Pattern of recurrence for SLN-negative patients reflects previous observations (Statius Muller et al, 2002), where relapse in the previously mapped lymph node basin is rare and equally as frequent as systemic metastasis. In contrast, systemic metastasis occurs in 11.6% of SLN-positive patients; however, the most frequent site of relapse in these patients was the locoregional skin (17.4%). Estourgie also found a substantially higher rate of local/in-transit metastases in SLN-positive patients compared to SLN-negative patients (23 and 7%, respectively). They suggested that this potentially inherent risk of the SLNB should be weighed against the possible survival benefit of early removal of nodal metastases (Estourgie et al, 2003). A possible explanation for high local recurrence rates in SLN-positive patients in our study may be excision margins of only 1 or 2 cm for primary melanoma below or above 1.5 mm in tumour thickness, respectively. As shown by Thomas, 1-cm margin of excision for melanoma with a poor prognosis (as defined by a tumour thickness of at least 2 mm) is associated with a significantly greater risk of locoregional recurrence than is a 3-cm margin. Nevertheless, overall survival was similar in the two groups (Thomas et al, 2004). Additionally, there might exist an inherent iatrogenic risk of SLNB and SL in SLN-positive patients: As described by Thomas and Clark (2004), patients having SLNB have approximately double the incidence of local/in-transit recurrence, while SLN-positive patients having SL have greater than four times the expected incidence.

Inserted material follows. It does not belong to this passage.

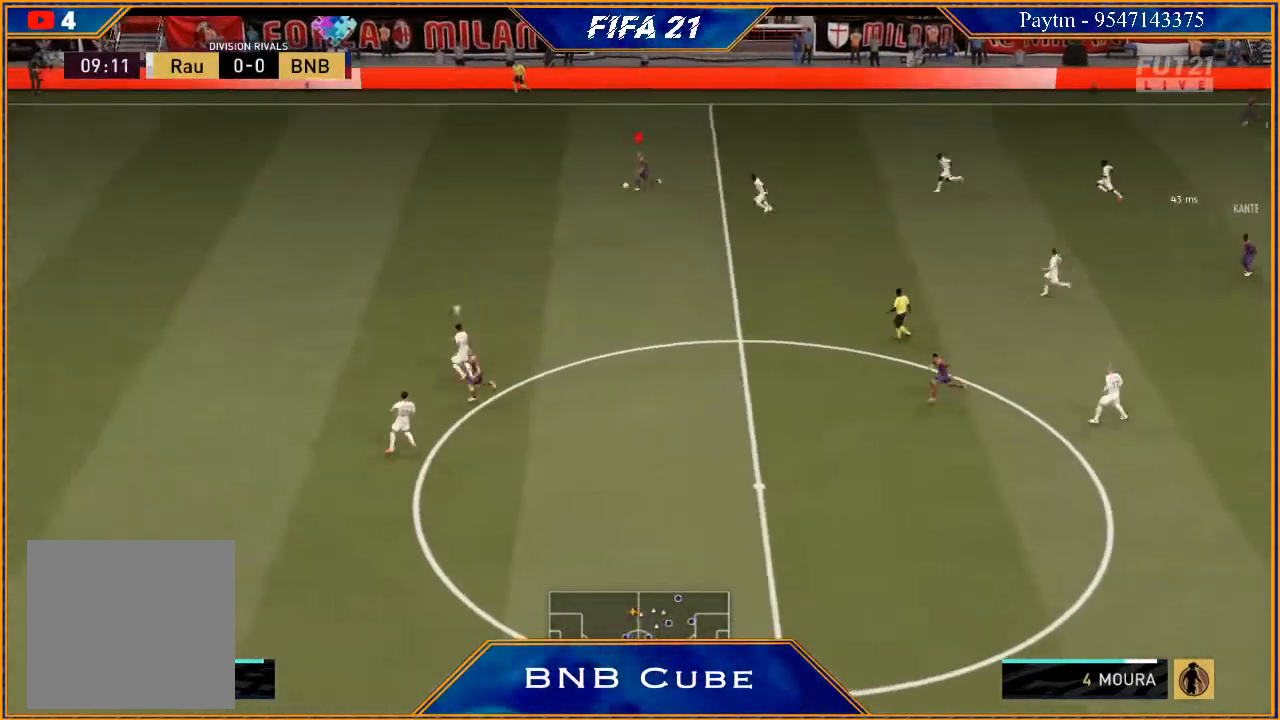
{"buttons": ["R2"], "left_stick": "left", "right_stick": "center", "events": []}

In our series, 3-year disease-free and overall survival rates were 75.0 and 90.4%, respectively. Upon multivariate analysis, tumour thickness, ulceration and SLN status were all found to be significant factors with respect to disease-free survival. With respect to the overall survival upon multivariate analysis, tumour thickness was the only significant factor, and neither SLN status nor ulceration. This could be explained in part by the short follow-up period of our study. In contrast to this assumption, two other studies by Nowecki and Cascinelli with similar follow-up periods of 34 and 29 months, respectively, all showed a significant impact of SLN status on overall survival upon multivariate analysis (Cascinelli et al, 2000; Nowecki et al, 2003). Furthermore, Meier demonstrated that distant metastasis in patients with prior metastasis to lymph nodes already evolves after a median follow-up period of 25 months (Meier et al, 2002).

An alternative explanation for this finding could be that the patient characteristics in our study group differ from other studies as 3-year overall survival for SLN-positive patients was substantially higher in our study if compared to Gershenwald et al (1999) (83 vs 69.9%). This is not the case as the median tumour thickness of SLN-positive patients was identical in both studies (3.0 mm). Likewise, neither percentage of ulcerated tumours nor number of positive lymph nodes were substantially different from our study.

In conclusion, our study, including more than 300 patients, supports the influence of SLNB on disease-free survival, and is in accordance with previous studies in demonstrating the impact of tumour thickness, ulceration of the primary tumour and Clark level >2 on the occurrence of positive SLNs. In contrast to previous studies, no statistically significant correlation between SLN status and overall survival was observed in our study population.